Bir gün ağaçlar “Bizim de bir kralımız olsun” demişler. Bunun için önce zeytin ağacına sormuşlar:
– “Zeytin ağacı; bizim kralımız olur da bizi yönetir misin?”
Zeytin ağacı kaşlarını çatmış:
– “Benim şerbet gibi yağım var. Herkes beni çok sever. Neden ağaçların kralı olayım?” demiş.
Ağaçlar düşünmüşler:
– “İncir ağacına gidelim. O büyüktür, heybetlidir. Krallığa yaraşır” demişler.
– İncir ağacı; bizim kralımız olur da bizi yönetir misin?” diye sormuşlar.
İncir ağacı iri yapraklarını bir aşağı bir yukarı sallamış. Sonra
– “Benim ne işime kral olmak?

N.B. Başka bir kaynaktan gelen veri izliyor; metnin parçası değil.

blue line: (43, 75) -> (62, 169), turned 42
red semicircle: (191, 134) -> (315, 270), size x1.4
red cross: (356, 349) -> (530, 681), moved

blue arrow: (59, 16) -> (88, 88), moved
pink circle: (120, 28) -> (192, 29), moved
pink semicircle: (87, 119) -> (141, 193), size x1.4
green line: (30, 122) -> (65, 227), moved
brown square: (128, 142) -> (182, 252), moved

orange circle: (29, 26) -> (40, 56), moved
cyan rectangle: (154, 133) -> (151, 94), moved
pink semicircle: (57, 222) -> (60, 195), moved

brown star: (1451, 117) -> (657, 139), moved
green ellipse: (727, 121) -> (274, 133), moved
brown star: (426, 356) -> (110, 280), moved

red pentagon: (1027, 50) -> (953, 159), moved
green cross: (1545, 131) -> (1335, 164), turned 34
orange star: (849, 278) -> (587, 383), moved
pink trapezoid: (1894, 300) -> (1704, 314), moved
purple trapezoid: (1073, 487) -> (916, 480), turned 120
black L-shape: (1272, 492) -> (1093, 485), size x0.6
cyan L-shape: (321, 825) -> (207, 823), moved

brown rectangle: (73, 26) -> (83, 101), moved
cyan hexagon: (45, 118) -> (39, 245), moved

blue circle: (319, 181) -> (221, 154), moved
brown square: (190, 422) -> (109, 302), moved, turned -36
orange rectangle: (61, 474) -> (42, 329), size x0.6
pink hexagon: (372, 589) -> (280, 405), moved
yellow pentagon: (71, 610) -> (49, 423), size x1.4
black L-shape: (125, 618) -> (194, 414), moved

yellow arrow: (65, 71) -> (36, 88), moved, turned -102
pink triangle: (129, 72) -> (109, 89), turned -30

Bal gibi meyvemi bırakıp da sizi mi yöneteceğim?” diye kızmış.
Gide gide meşe ağacına varmışlar.
– Meşe ağacı; ne olur, sen kralımız olmayı kabul et!
Meşe ağacı damla damla gözyaşı dökmüş.
– Benim ömrüm çok kısadır. Çünkü insanlar beni keserler. Benden size kral olmaz” demiş.
Ağaçlar yorgun düşmüşler. Umutlarını da yitirmişler. “Her halde biz kendimize bir kral bulamayacağız” diye ağlamaya başlamışlar. O sırada önlerine bir kozalak düşmüş. Meğer çam ağacının tam altında duruyorlarmış.
Hepsi birden “Çam ağacı; sen ağaçların en güzelisin. Bizim kralımız ol” demişler.
Çam ağacı onların bu isteğini kıramamış; kralları olmuş.
O gün bu gündür, tüm ağaçların kralı çam ağacıdır.